## [Texte]
%%
Tae time

Allez, je vais déroger quelques minutes à mon dimanche « read & chill » pour partager avec vous une nouvelle découverte de lectrice Charleston, et pas des moindres, puisque Cueilleuse de thé de Jeanne-Marie Sauvage-Avit a décroché le Prix du Livre Romantique organisé par les éditions Charleston et Pocket. Et vous savez quoi ? Bah c’est largement mérité.

Cueilleuse de thé dans une plantation au Sri-Lanka placée sous la supervision d’un contremaitre pervers et cruel, Shemlaheila n’a qu’un rêve, celui de s’enfuir. Elle veut à tout prix gagner la Grande-Bretagne pour y apprendre le métier de vendeuse. Ainsi, un jour, elle pourra revenir et vendre le thé comme ces filles qui sont mieux traitées qu’elle. En Angleterre, la jeune cueilleuse de thé va découvrir, comme une infinité d’immigrés avant elle, que les espoirs s’accompagnent souvent de désillusion.
%%
## [Données affichées]
%%
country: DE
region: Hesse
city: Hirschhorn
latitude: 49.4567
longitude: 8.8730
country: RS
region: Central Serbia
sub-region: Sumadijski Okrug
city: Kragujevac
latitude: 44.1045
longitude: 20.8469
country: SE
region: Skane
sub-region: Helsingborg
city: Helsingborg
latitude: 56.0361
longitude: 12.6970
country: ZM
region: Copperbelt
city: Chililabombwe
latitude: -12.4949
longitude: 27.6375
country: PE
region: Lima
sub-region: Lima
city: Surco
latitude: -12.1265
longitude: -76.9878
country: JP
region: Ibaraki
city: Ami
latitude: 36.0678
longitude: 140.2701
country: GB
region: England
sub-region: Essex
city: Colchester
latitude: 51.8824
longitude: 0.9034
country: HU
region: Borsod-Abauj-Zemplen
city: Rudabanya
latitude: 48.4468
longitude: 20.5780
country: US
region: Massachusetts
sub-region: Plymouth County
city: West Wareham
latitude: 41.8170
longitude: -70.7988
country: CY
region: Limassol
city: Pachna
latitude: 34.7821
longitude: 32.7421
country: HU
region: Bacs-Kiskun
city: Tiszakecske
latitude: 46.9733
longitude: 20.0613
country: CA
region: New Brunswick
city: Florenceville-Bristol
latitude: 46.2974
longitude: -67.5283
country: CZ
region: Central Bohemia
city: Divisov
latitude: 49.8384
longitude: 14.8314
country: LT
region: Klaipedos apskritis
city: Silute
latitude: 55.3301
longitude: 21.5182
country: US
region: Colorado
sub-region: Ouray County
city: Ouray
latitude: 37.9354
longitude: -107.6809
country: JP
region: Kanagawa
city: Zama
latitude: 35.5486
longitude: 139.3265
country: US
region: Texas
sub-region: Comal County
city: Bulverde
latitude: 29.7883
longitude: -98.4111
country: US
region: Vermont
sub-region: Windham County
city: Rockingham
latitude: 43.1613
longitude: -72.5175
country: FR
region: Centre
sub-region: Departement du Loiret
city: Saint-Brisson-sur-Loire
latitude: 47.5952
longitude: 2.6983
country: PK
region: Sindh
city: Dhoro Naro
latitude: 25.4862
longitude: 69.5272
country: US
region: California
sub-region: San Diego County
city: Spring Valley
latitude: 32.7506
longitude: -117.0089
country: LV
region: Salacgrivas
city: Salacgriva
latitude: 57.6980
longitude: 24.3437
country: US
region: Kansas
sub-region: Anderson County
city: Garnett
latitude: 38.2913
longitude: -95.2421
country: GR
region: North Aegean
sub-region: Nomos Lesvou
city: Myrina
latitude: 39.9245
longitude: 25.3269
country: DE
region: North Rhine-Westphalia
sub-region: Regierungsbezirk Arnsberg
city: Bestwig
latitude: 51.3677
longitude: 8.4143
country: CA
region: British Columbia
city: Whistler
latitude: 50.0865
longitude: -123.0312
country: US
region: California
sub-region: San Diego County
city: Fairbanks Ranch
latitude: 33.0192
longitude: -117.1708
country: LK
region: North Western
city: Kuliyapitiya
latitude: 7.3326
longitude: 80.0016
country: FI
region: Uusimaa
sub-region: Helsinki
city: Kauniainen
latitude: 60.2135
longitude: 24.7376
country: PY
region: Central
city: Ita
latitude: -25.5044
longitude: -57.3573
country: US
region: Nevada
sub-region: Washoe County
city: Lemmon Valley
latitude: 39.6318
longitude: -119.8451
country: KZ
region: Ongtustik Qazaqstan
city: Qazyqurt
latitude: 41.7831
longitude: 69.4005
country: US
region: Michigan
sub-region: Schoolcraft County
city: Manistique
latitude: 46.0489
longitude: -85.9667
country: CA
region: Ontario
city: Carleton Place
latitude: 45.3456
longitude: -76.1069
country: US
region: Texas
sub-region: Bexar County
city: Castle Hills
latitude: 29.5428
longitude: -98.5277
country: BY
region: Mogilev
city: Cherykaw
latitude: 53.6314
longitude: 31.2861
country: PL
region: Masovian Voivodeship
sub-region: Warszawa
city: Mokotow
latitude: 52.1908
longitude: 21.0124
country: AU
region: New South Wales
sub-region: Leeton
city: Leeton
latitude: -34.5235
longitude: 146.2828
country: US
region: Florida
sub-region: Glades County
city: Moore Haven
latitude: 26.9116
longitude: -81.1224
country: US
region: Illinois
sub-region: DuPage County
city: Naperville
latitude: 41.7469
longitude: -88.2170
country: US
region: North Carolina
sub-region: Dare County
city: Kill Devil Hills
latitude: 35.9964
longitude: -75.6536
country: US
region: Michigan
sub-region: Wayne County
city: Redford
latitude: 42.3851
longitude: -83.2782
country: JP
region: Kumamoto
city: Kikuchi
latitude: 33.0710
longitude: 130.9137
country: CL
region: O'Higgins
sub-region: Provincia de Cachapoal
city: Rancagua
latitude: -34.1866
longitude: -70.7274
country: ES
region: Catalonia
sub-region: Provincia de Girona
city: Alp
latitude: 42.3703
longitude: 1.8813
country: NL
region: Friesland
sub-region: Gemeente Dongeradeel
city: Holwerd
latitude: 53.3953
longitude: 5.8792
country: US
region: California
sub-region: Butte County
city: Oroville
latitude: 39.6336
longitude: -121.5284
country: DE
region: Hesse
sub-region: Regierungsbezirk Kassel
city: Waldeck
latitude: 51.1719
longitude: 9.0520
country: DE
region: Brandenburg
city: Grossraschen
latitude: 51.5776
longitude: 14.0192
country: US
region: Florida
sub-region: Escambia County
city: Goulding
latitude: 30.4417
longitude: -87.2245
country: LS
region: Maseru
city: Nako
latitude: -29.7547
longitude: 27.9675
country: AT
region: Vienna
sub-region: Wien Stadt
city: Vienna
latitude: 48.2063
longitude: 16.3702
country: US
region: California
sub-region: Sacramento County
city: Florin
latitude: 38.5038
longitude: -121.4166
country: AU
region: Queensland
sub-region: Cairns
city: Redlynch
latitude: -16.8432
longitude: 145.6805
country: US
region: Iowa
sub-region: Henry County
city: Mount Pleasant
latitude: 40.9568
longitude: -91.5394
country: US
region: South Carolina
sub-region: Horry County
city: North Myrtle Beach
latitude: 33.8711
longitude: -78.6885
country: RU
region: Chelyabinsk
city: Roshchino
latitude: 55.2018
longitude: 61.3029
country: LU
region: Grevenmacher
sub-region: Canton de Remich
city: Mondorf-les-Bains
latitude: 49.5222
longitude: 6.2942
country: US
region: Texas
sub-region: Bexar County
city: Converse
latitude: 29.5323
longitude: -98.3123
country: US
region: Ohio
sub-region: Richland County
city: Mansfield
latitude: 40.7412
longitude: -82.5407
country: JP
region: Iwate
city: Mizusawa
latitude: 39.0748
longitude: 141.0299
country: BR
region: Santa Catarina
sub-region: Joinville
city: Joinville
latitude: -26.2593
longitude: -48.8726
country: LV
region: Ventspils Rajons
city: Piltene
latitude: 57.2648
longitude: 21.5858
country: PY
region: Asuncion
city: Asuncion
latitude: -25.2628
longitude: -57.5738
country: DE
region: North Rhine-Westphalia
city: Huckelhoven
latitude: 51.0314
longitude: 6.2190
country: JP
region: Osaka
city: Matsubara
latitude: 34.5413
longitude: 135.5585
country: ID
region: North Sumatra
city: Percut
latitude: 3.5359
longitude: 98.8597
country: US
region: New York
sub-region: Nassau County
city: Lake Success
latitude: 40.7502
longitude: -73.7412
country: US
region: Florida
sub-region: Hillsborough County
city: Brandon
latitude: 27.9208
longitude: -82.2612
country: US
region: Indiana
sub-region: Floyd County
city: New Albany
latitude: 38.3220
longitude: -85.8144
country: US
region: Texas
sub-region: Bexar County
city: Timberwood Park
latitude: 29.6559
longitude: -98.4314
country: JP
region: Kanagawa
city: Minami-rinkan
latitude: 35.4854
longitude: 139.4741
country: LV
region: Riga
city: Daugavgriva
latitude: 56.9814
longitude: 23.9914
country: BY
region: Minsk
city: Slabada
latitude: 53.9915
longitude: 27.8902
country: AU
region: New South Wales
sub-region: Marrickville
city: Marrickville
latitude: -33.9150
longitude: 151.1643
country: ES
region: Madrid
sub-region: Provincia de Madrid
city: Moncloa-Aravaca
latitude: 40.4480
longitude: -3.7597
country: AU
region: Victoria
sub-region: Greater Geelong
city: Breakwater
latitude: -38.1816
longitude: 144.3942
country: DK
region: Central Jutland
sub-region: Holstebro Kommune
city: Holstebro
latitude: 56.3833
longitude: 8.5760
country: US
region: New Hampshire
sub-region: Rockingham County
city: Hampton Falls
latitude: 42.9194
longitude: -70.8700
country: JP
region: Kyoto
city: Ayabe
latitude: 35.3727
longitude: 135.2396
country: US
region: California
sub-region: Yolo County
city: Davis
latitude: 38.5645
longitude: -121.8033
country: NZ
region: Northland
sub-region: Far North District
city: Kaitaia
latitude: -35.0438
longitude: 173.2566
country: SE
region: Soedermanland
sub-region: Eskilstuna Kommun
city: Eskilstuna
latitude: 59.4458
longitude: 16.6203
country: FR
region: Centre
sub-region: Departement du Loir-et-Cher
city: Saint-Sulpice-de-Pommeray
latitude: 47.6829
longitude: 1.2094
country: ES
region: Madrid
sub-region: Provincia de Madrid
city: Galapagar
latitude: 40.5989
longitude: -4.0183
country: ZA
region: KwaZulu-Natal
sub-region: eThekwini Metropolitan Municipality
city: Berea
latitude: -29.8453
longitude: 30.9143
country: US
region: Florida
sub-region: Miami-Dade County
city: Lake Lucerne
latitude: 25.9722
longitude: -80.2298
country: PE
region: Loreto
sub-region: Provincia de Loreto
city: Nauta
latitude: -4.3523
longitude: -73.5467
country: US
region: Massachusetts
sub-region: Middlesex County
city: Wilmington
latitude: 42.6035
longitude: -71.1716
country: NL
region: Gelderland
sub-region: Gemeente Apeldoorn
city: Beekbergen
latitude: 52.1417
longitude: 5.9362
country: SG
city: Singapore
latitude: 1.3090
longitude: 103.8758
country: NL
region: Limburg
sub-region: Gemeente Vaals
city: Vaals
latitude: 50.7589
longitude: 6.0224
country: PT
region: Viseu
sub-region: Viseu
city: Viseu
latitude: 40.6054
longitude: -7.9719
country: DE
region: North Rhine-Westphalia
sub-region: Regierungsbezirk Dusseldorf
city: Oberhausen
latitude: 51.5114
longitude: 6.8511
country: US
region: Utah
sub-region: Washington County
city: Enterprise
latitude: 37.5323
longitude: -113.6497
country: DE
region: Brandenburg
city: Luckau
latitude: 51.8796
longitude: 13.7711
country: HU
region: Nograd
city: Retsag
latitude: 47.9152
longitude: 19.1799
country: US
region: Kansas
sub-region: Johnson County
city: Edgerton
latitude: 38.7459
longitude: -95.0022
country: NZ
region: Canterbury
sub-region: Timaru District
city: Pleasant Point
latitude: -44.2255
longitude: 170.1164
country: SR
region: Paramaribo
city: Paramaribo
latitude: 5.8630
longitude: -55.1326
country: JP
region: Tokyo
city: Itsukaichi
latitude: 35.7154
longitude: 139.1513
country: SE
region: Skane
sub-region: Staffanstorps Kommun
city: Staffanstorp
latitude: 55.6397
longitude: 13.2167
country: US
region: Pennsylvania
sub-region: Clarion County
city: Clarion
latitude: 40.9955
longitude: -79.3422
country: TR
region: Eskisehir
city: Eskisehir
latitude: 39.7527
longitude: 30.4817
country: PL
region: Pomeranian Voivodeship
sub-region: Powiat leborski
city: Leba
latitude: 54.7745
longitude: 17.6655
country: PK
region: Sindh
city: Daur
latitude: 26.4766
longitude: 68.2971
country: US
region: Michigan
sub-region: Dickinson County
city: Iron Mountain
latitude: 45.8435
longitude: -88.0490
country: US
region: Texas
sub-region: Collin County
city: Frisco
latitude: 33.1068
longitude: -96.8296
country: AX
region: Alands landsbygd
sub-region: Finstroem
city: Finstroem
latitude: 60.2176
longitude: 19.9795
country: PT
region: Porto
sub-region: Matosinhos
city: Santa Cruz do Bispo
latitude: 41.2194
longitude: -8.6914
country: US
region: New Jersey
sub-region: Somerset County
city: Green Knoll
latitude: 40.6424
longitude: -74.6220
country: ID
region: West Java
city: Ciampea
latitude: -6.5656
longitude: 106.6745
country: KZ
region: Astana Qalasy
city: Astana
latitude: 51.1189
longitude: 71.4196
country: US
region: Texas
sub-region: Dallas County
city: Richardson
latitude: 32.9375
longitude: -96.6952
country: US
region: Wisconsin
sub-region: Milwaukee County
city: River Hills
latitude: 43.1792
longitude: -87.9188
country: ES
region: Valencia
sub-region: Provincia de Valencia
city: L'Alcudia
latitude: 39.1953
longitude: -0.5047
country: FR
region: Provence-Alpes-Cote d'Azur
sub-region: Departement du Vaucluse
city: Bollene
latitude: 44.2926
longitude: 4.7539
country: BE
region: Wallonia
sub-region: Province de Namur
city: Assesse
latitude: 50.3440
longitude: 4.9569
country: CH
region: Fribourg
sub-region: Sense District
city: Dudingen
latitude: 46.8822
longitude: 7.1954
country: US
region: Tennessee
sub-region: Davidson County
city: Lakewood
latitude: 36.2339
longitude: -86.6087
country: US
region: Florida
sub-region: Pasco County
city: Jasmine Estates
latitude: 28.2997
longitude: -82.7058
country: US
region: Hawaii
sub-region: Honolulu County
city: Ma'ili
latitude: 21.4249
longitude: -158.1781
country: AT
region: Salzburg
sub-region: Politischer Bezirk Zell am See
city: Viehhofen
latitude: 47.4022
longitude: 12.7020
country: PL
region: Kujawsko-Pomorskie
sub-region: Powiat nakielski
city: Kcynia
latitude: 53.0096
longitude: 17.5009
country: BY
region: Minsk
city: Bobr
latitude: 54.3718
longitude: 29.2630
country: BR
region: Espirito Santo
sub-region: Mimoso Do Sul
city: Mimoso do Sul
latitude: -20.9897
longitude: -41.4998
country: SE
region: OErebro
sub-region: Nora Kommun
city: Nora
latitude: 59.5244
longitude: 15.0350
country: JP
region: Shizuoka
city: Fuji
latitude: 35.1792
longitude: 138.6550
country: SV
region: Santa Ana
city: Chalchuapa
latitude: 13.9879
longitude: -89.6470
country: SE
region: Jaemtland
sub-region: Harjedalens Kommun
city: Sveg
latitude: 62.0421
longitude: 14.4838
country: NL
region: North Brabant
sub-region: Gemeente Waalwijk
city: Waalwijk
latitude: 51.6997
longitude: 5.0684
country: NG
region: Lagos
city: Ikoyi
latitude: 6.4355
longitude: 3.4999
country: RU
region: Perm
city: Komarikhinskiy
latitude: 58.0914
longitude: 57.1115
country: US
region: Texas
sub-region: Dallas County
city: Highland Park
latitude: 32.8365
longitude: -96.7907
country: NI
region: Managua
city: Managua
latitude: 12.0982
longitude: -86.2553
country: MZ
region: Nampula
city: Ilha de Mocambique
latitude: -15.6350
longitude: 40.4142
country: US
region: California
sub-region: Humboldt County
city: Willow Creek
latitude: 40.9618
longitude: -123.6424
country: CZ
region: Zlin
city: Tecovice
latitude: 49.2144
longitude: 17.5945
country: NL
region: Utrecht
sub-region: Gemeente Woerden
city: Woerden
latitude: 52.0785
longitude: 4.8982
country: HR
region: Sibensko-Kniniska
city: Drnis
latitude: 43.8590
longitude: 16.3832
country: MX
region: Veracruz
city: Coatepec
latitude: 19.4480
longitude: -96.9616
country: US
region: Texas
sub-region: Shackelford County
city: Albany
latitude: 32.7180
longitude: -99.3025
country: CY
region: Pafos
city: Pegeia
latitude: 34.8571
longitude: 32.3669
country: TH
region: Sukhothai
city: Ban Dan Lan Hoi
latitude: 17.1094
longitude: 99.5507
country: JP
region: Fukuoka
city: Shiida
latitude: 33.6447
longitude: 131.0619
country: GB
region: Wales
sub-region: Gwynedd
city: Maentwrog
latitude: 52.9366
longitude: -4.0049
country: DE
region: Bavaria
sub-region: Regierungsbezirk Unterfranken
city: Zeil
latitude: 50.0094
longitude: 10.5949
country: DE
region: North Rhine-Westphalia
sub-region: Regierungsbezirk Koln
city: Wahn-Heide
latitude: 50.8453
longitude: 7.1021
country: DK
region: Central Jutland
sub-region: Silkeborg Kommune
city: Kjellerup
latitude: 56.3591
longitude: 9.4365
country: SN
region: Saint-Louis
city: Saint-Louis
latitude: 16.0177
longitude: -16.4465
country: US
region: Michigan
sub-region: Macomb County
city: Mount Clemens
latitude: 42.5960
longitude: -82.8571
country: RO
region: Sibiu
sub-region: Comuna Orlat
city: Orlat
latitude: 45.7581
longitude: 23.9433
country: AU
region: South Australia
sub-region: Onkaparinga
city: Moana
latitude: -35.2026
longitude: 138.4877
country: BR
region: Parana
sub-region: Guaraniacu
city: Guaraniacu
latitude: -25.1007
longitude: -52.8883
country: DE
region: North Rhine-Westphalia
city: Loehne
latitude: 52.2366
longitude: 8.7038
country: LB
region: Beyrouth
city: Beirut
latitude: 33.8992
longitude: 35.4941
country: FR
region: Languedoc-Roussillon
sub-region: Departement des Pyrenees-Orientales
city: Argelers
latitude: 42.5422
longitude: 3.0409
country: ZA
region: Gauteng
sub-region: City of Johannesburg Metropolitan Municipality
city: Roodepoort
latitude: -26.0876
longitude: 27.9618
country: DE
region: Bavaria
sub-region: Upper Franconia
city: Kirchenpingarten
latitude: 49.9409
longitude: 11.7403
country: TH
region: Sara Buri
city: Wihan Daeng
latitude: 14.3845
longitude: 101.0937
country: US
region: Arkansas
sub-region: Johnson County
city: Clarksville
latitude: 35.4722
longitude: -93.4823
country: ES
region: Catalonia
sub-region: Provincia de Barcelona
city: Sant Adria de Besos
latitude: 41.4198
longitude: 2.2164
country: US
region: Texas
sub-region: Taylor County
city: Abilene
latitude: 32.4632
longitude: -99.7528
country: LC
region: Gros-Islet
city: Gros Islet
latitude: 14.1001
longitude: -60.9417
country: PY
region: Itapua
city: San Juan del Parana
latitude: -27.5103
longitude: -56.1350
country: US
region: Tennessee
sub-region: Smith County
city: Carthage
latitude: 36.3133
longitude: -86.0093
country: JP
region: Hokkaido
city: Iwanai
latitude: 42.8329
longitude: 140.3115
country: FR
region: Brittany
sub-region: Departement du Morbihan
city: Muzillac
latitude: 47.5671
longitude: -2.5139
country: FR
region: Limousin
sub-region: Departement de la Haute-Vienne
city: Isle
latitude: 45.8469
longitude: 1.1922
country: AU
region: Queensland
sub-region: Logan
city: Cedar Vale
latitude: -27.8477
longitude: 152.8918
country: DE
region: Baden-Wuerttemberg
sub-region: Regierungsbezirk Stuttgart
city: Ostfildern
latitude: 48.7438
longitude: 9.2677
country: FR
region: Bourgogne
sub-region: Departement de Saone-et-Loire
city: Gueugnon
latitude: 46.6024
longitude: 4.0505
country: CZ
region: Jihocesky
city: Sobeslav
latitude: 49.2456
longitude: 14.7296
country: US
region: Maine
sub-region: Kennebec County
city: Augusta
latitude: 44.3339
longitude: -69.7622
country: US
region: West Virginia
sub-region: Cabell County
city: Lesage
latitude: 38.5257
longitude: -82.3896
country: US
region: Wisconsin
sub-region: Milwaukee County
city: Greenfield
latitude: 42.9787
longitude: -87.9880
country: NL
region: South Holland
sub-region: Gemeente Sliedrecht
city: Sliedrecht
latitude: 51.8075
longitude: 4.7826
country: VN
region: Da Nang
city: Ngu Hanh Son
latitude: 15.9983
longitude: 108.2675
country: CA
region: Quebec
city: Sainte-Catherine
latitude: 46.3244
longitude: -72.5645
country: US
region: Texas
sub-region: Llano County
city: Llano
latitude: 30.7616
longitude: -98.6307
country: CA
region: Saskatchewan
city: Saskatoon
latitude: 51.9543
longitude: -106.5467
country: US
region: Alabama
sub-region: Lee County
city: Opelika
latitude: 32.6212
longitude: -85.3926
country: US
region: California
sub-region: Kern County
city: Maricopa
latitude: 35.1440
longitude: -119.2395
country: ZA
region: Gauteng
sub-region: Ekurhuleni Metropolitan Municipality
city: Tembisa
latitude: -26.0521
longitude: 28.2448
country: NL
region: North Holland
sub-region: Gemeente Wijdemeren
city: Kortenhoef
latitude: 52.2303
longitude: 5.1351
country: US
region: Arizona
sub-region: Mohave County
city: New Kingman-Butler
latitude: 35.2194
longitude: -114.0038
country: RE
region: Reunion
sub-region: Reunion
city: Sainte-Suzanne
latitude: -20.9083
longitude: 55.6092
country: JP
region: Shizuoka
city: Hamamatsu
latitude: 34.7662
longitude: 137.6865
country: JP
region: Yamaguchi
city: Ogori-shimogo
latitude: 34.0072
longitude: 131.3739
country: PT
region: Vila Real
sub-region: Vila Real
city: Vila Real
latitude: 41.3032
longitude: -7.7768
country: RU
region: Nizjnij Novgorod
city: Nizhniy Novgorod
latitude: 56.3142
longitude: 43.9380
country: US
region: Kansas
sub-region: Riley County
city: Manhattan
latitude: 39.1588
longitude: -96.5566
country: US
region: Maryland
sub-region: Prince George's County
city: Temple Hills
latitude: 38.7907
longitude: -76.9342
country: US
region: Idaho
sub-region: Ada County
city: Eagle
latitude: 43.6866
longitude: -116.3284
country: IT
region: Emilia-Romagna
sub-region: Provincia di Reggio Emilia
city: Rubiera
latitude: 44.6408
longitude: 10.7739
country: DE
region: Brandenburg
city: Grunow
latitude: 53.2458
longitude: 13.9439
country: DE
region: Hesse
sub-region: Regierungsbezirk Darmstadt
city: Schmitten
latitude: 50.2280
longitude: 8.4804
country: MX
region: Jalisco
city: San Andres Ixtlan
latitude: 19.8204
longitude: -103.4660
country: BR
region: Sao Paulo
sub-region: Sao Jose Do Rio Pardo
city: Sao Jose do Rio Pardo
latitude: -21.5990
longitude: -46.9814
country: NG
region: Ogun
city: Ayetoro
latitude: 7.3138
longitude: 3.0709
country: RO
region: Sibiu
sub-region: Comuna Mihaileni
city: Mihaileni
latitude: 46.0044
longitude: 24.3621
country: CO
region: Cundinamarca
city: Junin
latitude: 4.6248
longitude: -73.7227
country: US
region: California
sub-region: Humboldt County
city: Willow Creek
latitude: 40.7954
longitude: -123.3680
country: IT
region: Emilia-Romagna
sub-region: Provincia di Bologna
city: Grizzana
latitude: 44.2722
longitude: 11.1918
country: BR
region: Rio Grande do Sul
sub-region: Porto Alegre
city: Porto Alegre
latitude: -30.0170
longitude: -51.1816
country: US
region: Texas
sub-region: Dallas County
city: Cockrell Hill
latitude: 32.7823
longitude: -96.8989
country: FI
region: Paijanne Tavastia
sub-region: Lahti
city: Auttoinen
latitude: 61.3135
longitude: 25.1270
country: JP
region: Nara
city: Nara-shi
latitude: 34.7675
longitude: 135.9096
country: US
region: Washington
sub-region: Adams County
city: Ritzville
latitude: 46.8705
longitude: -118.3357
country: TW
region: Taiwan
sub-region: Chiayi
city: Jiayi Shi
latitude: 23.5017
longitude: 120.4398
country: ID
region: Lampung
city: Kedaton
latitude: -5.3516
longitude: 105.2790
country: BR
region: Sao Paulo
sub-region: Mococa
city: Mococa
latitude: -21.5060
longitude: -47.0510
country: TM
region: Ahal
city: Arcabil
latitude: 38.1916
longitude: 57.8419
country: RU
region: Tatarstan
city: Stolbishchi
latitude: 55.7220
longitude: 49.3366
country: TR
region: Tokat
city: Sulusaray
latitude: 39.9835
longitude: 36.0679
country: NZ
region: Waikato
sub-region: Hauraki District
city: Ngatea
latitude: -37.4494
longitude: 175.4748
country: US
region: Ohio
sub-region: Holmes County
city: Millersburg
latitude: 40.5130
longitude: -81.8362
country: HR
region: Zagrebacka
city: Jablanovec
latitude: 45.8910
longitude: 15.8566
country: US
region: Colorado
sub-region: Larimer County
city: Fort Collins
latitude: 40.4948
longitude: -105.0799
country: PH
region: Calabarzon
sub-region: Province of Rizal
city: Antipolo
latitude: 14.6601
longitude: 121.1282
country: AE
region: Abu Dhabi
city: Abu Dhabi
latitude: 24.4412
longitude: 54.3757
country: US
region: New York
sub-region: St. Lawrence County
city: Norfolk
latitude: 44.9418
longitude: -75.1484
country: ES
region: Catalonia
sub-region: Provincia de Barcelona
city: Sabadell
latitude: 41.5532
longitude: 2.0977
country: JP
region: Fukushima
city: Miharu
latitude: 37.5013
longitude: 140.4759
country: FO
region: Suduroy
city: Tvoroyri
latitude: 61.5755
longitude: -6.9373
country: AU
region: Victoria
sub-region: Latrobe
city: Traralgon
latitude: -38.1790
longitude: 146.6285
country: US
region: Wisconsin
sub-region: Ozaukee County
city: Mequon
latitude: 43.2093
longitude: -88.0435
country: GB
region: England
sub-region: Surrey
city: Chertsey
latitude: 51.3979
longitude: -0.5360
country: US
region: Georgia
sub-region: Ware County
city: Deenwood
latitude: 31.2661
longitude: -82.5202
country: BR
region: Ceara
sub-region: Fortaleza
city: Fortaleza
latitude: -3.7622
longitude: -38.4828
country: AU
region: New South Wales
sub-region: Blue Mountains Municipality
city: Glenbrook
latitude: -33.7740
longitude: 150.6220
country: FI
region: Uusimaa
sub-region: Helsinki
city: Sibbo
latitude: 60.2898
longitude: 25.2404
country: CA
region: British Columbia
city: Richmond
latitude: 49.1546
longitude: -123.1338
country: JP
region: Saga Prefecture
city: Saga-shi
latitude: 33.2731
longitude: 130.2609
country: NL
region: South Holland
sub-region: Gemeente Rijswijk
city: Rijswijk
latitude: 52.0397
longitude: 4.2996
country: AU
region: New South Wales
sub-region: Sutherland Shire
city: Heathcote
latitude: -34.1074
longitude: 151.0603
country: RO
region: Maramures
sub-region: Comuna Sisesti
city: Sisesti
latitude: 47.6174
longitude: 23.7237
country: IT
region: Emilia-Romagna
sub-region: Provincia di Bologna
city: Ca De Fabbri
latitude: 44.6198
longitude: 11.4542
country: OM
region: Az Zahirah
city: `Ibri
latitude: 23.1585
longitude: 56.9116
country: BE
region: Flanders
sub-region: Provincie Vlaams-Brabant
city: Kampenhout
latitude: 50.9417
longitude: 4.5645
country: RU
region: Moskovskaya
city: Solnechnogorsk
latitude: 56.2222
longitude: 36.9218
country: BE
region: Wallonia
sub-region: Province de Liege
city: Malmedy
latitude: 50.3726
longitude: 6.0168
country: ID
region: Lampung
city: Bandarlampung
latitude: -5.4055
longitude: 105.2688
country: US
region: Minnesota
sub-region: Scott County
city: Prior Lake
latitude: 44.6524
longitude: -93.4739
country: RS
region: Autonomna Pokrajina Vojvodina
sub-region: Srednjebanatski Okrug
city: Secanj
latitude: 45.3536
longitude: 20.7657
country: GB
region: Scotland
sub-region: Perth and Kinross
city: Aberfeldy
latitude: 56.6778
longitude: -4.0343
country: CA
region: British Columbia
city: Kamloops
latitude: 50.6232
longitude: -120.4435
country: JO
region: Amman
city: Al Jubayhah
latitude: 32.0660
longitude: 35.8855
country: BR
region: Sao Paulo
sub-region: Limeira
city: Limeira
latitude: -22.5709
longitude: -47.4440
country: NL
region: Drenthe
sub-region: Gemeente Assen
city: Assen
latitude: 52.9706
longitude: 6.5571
%%
## [Consigne A]
Reformulez sous forme de liste le paragraphe du billet qui commence par « Cueilleuse de thé dans une plantation », en gardant ses faits principaux.
## [Consigne B]
Répondez à ces questions d'après le billet, une réponse par ligne, avec les mêmes repères :
(i) Quel prix Cueilleuse de thé a-t-il remporté ?
(ii) Dans quel pays se trouve la plantation où travaille Shemlaheila ?
(iii) Quel métier Shemlaheila veut-elle apprendre en Grande-Bretagne ?
## [Consigne C]
Poursuivez le billet sur Cueilleuse de thé à partir de sa dernière phrase.
Les enregistrements ont une autre provenance que le billet.

## [Réponse A]
- Shemlaheila cueille du thé dans une plantation au Sri-Lanka, sous la surveillance d'un contremaître pervers et cruel.
- Elle rêve de s'enfuir en Grande-Bretagne pour y apprendre le métier de vendeuse.
- Son but est de revenir un jour vendre le thé, comme les filles mieux traitées qu'elle.
- En Angleterre, elle découvre, comme tant d'immigrés avant elle, que l'espoir va souvent de pair avec la désillusion.

## [Réponse B]
(i) Le Prix du Livre Romantique, organisé par les éditions Charleston et Pocket.
(ii) Au Sri-Lanka.
(iii) Le métier de vendeuse.

## [Réponse C]
Cueilleuse de thé est le grand lauréat du Prix du livre romantique, au sein duquel, souvenez-vous, L’année du flamant rose était aussi en lice. Le moins que l’on puisse dire cette année, c’est que l’originalité aura été mise à l’honneur, puisque l’un et l’autre, chacun à leur façon auront intégré la romance en prenant le contrepied des clichés du genre. Et si je n’ai pas été convaincue à 100% par le roman d’Anne de Kinkelin, ici, je valide totalement !

On entre brutalement dans le coeur du récit à travers le regard de Datu Guemi, le responsable de l’exploitation où travaille notre héroïne. Méprisant et violent à l’égard d’une épouse qu’il juge laide, incapable et indigne de lui, l’homme est toujours accaparé par le besoin bestial d’abuser des jeunes filles sous sa responsabilité. Suite au décès de sa mère et lasse des conditions de vie inhumaines qui leur sont infligées à toutes, Sheimlaheila n’a qu’une obsession sans cesse ravivée par les cars de touristes venus les photographier et leur offrir des cadeaux, partir. Tout quitter pour l’Angleterre, y apprendre le métier de vendeuse, qui représente son plus grand espoir, et revenir au pays avec un statut plus élevé.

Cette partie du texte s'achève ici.